Im Jahr 2025 hat ein Gericht in Österreich 27.620 Urteile ausgesprochen, die nicht mehr angefochten werden können. Das sind 0,3 Prozent weniger als 2024. Insgesamt waren 25.195 Personen betroffen. Die Zahl der angezeigten Straftaten ist ebenfalls um ein Prozent auf 45.506 gesunken.
Am häufigsten wurden Menschen wegen Vermögensdelikten verurteilt, also zum Beispiel Diebstahl oder Betrug. Das macht etwa ein Drittel aller Urteile aus. Dicht dahinter kommen Delikte gegen Leib und Leben mit knapp 19 Prozent. Verurteilungen wegen versuchten oder vollendeten Mordes gingen sogar um rund 24 Prozent zurück.
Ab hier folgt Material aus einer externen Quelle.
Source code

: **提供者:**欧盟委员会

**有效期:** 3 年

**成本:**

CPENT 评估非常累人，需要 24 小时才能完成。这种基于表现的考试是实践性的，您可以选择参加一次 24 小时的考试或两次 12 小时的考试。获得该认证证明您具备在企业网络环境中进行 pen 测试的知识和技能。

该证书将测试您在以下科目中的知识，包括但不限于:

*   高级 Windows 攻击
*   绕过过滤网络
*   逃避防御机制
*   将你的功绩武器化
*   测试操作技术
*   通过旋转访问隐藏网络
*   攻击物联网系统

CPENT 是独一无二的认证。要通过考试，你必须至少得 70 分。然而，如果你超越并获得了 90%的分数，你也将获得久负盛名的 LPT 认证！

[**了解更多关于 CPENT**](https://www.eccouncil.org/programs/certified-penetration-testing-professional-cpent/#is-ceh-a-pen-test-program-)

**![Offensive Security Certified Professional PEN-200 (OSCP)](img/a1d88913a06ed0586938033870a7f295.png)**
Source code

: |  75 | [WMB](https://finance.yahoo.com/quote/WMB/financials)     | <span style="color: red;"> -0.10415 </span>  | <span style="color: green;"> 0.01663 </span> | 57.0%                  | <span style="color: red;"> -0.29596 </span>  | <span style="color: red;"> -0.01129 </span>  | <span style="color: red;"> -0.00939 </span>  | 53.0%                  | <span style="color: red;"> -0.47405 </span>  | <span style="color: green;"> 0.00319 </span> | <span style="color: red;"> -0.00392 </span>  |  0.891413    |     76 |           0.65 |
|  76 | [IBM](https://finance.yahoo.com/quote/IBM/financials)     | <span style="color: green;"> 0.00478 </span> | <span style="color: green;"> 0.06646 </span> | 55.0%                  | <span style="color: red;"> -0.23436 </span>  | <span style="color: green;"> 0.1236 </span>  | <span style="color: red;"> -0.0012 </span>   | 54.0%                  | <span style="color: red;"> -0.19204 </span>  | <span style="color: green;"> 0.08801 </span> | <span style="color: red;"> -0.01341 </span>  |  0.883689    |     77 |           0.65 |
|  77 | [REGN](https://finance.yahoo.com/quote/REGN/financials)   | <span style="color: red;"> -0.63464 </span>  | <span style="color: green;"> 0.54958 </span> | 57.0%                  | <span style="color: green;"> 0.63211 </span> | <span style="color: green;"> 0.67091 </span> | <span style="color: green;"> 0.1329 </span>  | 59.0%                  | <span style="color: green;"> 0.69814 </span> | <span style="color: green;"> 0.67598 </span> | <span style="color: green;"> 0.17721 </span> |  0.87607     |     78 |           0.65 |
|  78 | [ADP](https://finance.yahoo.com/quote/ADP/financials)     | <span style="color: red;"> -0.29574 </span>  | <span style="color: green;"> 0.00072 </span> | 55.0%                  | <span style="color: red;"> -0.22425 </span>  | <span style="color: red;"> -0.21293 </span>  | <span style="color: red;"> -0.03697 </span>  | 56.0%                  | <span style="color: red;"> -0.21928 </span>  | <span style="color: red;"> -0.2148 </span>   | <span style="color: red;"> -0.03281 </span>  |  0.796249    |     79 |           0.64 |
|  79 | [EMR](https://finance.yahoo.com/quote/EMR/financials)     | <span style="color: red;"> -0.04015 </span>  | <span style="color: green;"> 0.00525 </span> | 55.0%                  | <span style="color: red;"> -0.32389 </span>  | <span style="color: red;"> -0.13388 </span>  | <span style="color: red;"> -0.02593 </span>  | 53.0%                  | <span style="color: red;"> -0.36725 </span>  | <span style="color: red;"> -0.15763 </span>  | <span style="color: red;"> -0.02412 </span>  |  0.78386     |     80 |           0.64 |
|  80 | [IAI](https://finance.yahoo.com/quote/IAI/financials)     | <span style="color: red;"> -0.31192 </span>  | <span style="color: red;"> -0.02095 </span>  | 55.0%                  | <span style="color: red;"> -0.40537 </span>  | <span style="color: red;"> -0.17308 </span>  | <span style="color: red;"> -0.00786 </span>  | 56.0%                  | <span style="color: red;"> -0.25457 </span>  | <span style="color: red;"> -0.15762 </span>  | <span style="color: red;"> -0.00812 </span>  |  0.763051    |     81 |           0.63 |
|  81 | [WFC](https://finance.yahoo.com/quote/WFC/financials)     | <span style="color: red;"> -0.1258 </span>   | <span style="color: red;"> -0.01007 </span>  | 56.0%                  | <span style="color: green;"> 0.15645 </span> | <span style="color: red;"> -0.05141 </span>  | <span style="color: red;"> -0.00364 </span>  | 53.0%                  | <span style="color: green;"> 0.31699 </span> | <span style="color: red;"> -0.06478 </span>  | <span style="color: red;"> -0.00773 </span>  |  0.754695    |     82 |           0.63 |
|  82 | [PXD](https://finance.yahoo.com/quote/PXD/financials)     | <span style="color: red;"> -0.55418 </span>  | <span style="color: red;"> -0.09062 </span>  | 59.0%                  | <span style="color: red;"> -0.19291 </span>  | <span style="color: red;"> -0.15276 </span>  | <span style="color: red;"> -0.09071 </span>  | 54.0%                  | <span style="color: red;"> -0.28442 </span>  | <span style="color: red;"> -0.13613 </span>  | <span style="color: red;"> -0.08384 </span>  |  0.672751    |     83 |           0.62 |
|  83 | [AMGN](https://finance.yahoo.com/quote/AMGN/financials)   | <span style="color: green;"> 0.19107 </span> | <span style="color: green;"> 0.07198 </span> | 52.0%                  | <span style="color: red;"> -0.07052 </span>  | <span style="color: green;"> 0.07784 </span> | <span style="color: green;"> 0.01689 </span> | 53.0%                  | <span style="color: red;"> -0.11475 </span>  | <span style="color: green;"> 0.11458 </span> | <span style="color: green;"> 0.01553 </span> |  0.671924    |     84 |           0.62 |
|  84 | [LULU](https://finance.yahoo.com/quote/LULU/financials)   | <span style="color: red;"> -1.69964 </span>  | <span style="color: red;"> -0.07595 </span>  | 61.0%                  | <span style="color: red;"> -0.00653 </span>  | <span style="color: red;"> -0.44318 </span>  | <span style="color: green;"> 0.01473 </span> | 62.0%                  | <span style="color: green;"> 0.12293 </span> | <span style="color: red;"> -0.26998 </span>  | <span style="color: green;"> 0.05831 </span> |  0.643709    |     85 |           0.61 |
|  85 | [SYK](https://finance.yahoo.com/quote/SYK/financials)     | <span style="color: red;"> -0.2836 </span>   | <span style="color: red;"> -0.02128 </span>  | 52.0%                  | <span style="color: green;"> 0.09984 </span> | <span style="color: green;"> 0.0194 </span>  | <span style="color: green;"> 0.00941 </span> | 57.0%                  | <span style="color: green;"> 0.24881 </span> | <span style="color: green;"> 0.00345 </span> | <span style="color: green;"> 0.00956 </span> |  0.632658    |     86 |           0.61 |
Bei den Verurteilten gab es Unterschiede: 84,5 Prozent waren Männer. Die meisten – 85,7 Prozent – waren 21 Jahre oder älter, als sie die Tat begangen haben. Jugendliche zwischen 14 und 17 Jahren machten sechs Prozent der Verurteilten aus. Etwas mehr als die Hälfte der Verurteilten hatte die österreichische Staatsbürgerschaft.